检查是否存在导致发动机短路。这是由于反半连接。一旦找到第一个匹配,它就会移动到下一个记录。有关更多详细信息,请参阅此博客文章。
#1
3
The LEFT JOIN
will match each row on the left with each row on the right, and then filter. Assuming patid
is not unique in either table, the number of possible match combinations could get very high.

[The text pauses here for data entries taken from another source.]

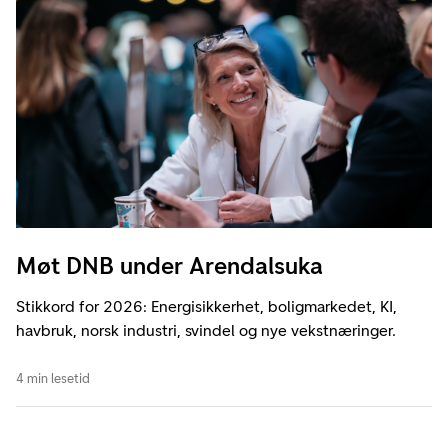
Møt DNB under Arendalsuka
Stikkord for 2026: Energisikkerhet, boligmarkedet, KI,
havbruk, norsk industri, svindel og nye vekstnæringer.
4 min lesetid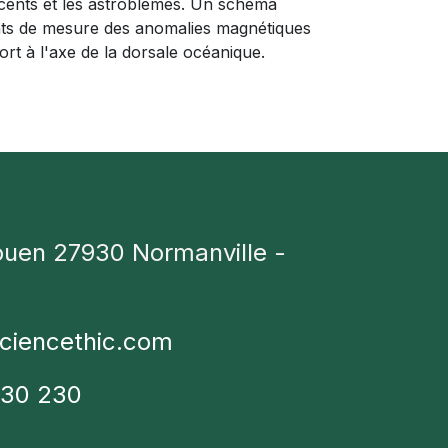
 récents et les astroblèmes. Un schéma
oints de mesure des anomalies magnétiques
rt à l'axe de la dorsale océanique.
ouen 27930 Normanville -
ciencethic.com
230 230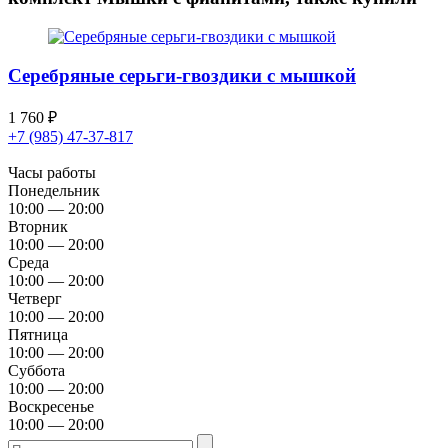
Серебряные серьги-гвоздики с мышкой
1 760
₽
+7 (985) 47-37-817
Часы работы
Понедельник
10:00 — 20:00
Вторник
10:00 — 20:00
Среда
10:00 — 20:00
Четверг
10:00 — 20:00
Пятница
10:00 — 20:00
Суббота
10:00 — 20:00
Воскресенье
10:00 — 20:00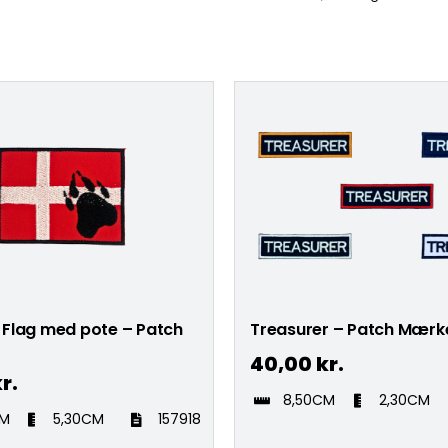
Flag med pote – Patch
Treasurer – Patch Mærk
40,00
kr.
r.
8,50CM
2,30CM
CM
5,30CM
157918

LEFT JOIN将匹配左侧的每一行与右侧的每一行,然后进行过滤。假设patid在两个表中都不是唯一的,那么可能的匹配组合的数量可能会非常高。
Try the following:
请尝试以下方法:
SET NOCOUNT ON;
GO
CREATE TABLE #t1 (Id INT NOT NULL);
CREATE TABLE #t2 (Id INT NOT NULL);
GO
INSERT #t1 (Id)
VALUES (1);
GO 100
INSERT #t2 (Id)
SELECT Id FROM #t1;
GO
Now look at the execution plan for the left join query form:
现在查看左连接查询表单的执行计划:
SELECT *
FROM #t1
LEFT OUTER JOIN #t2 ON #t1.Id = #t2.Id
WHERE #t2.Id IS NULL;
Looking at the execution plan, the hash join shows 10,000 actual rows (100 from #t1 x 100 from #t2). This shows the advantage of checking for existence (or a lack thereof) using any of the following T-SQL syntaxes:
查看执行计划,散列连接显示10,000个实际行(来自#t2的#t1 x 100中的100个)。这显示了使用以下任何T-SQL语法检查是否存在(或缺少)的优点:
SELECT #t1.Id
FROM #t1
WHERE NOT EXISTS (SELECT * FROM #t2 WHERE Id = #t1.Id);
-- #t2.Id must not contain any NULLs for this to be correct
SELECT #t1.Id
FROM #t1
WHERE Id NOT IN (SELECT #t2.Id FROM #t2);
-- Returns DISTINCT #t1 values
SELECT Id
FROM #t1
EXCEPT
SELECT Id
FROM #t2;
Checking for a lack of existence enables the engine to short circuit. This is due to the anti semi join. As soon as the first match is found, it moves on to the next record. For more details, see this blog post.
检查是否存在导致发动机短路。这是由于反半连接。一旦找到第一个匹配,它就会移动到下一个记录。有关更多详细信息,请参阅此博客文章。